* **How to complete this task**: All entries must come back exactly as given, with no pictures in the copy.

Image comparison data:
────────────────────
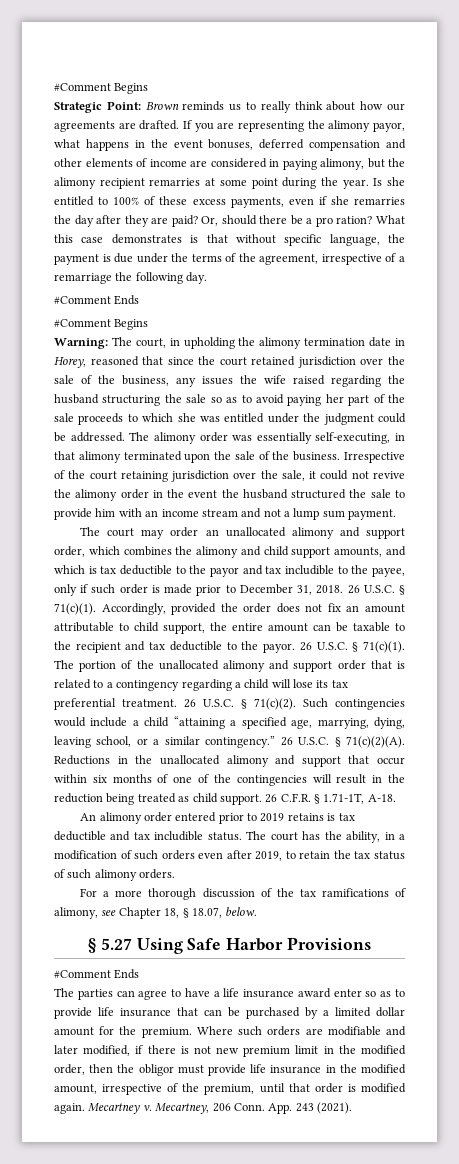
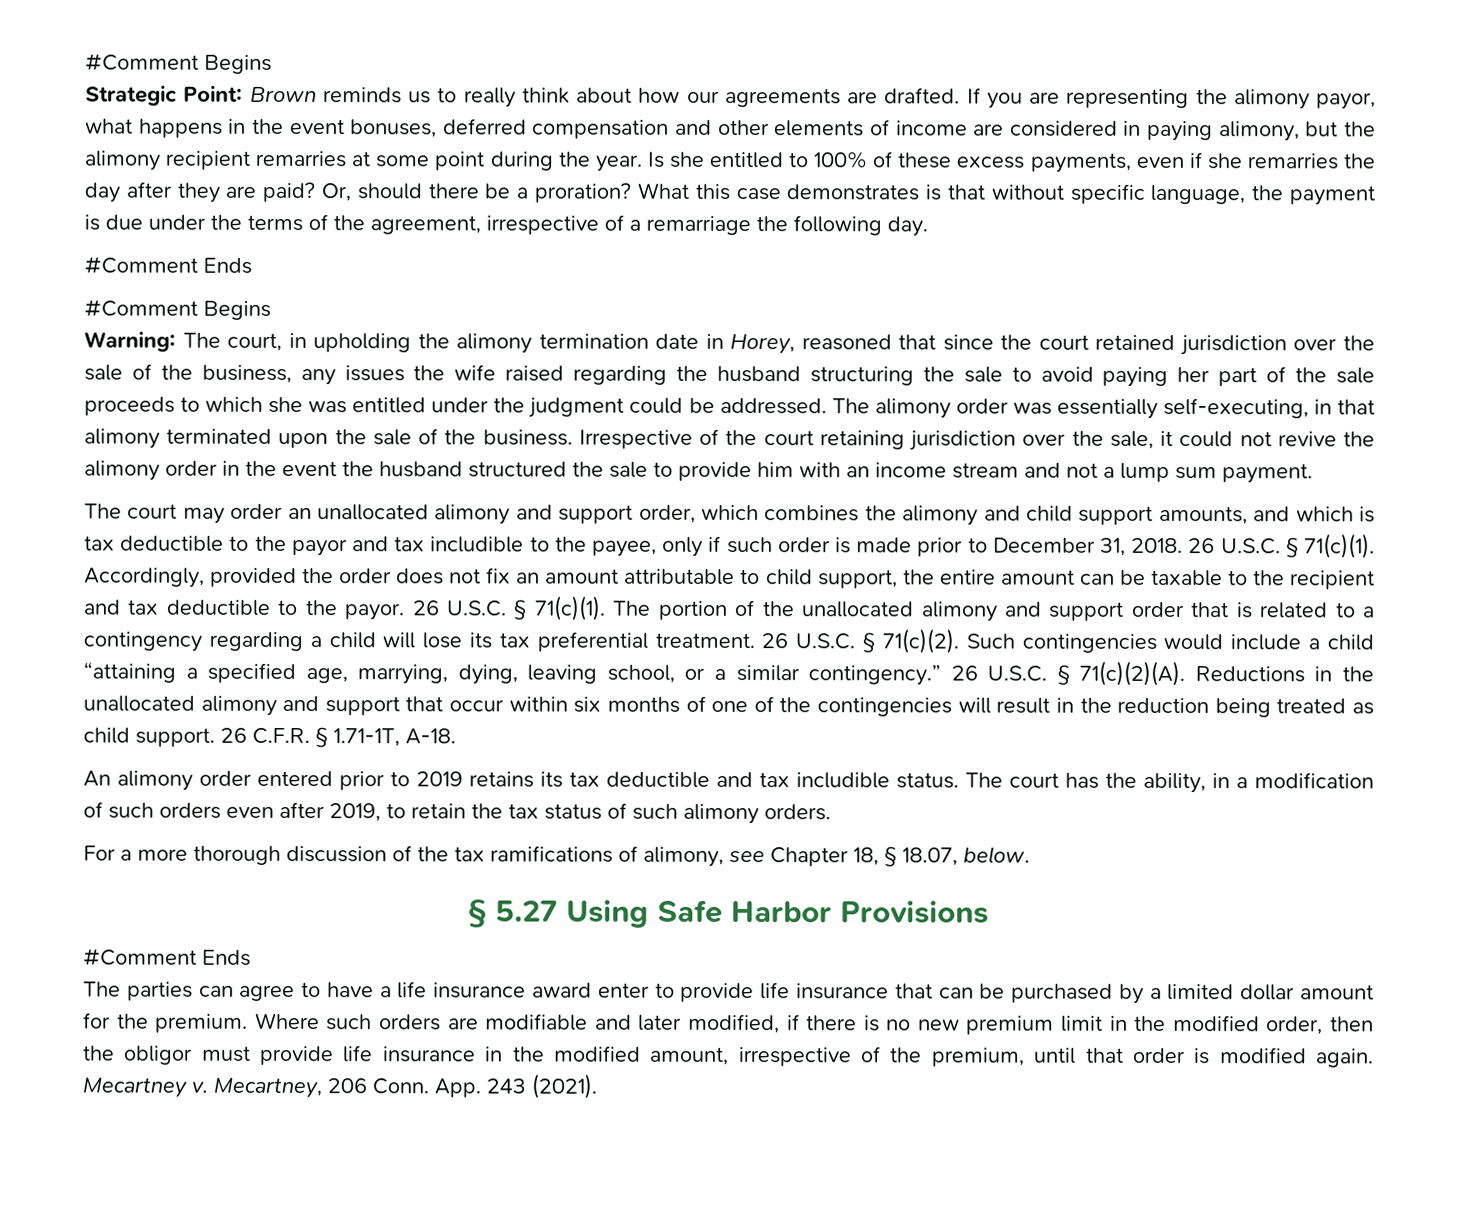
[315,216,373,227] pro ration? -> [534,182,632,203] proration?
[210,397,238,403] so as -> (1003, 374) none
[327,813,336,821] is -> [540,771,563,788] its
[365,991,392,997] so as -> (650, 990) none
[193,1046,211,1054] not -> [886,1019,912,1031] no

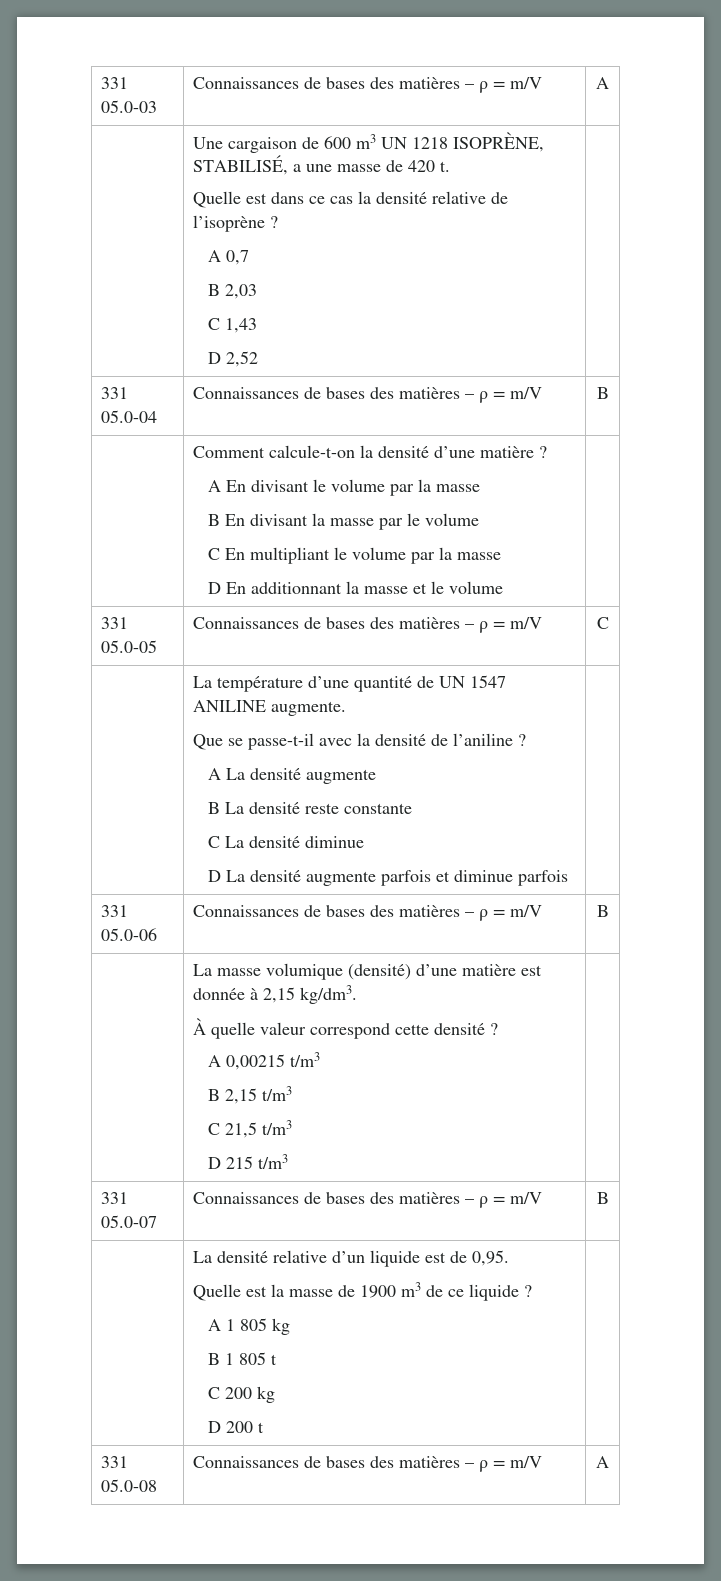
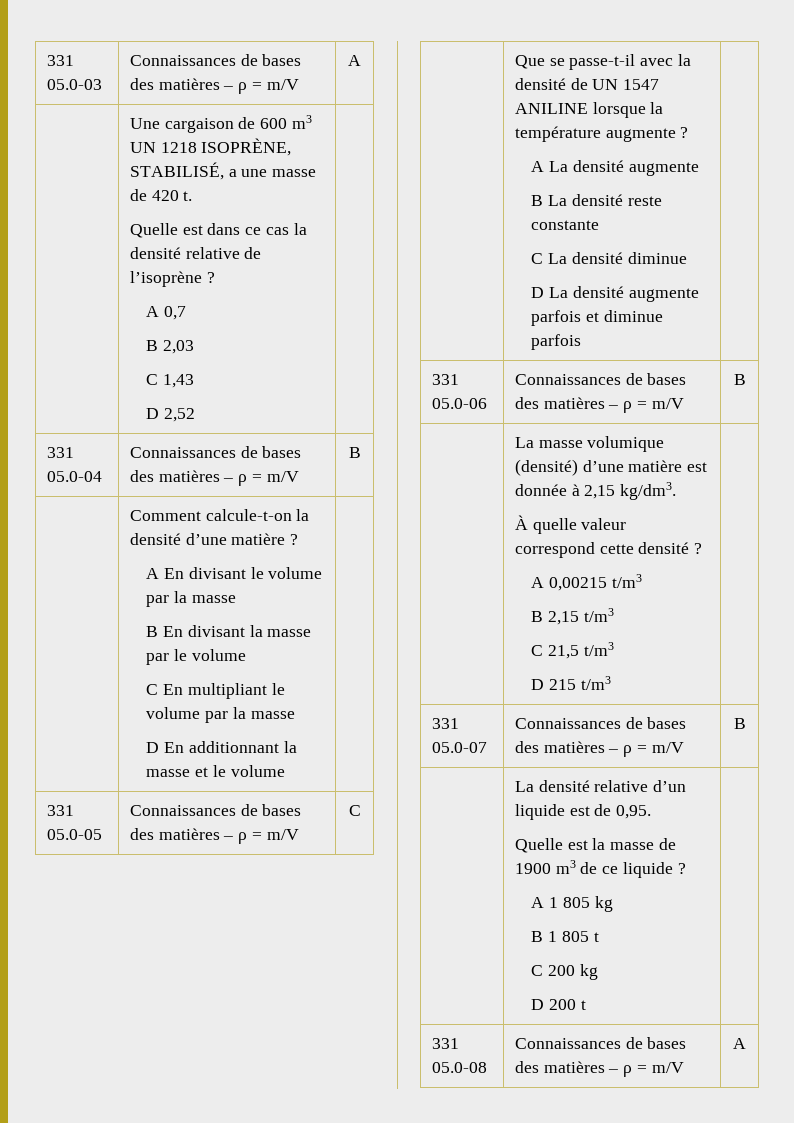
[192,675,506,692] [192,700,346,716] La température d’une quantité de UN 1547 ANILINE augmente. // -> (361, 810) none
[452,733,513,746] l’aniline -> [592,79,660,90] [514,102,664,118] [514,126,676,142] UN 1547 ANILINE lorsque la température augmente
────────────────────
* **Response**:
[315,216,373,227] pro ration? -> [534,182,632,203] proration?
[210,397,238,403] so as -> (1003, 374) none
[327,813,336,821] is -> [540,771,563,788] its
[365,991,392,997] so as -> (650, 990) none
[193,1046,211,1054] not -> [886,1019,912,1031] no

[192,675,506,692] [192,700,346,716] La température d’une quantité de UN 1547 ANILINE augmente. // -> (361, 810) none
[452,733,513,746] l’aniline -> [592,79,660,90] [514,102,664,118] [514,126,676,142] UN 1547 ANILINE lorsque la température augmente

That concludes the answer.